Di Martino insomma illumina un quadro di incandescente sensualità (si veda l’incredibile torsione che anima la statua e si ascolti l’accesa colonna sonora, di ispirazione wagneriana, di Gino Filippini) nel quale si illumina con abilità e coraggio la totale dipendenza della psicologia femminile dalla dimensione erotica (nell’accezione più vasta, freudiana o se si preferisce weiningeriana; vedi testo su Eyes Wide Shut). Un fallimento in quella dimensione condanna la donna al fallimento totale, al di là della sua riuscita in attività artistiche o produttive che risultano essere vane “sublimazioni”.
Femmina incatenata è un film inconsueto nel panorama italiano del periodo: possiede dunque ambizioni alte, legate alla riflessione intorno al rapporto tra creazione artistica, spinta sensuale, esaltazione emotiva, depressione e abbattimento fisico situato a un passo dalla perdita d’identità, e cerca di svilupparle con coerenza e rigore stilistico. Tenta inoltre di chiarire il contenuto sostanzialmente istintivo e amorale che permea l’amor fou della protagonista: le attenzioni serie e posate del secondo corteggiatore, il quale le descrive la prospettiva di un matrimonio sereno e tradizionale, non trovano infatti alcuna eco nell’anima sconvolta e ferita della donna.

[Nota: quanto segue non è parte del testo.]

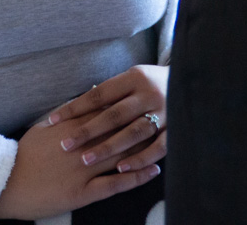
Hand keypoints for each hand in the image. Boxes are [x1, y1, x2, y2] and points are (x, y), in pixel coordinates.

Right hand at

Tuttavia i dialoghi poco brillanti, le ambientazioni generiche (legate anche al basso costo della pellicola), la ripetitività degli eventi conducono il film verso esiti modesti anche se mai scadenti. Il confronto con i recenti noir simbolici di Lang (soprattutto La donna del ritratto,1944, e La strada scarlatta, 1945), di cui Di Martino ripete alcune cupe e claustrofobiche atmosfere fotografiche, va certamente a svantaggio dell’opera italiana.
Femmina incatenata gira pochissimo per le sale della penisola e non ottiene alcun successo. La critica lo snobba.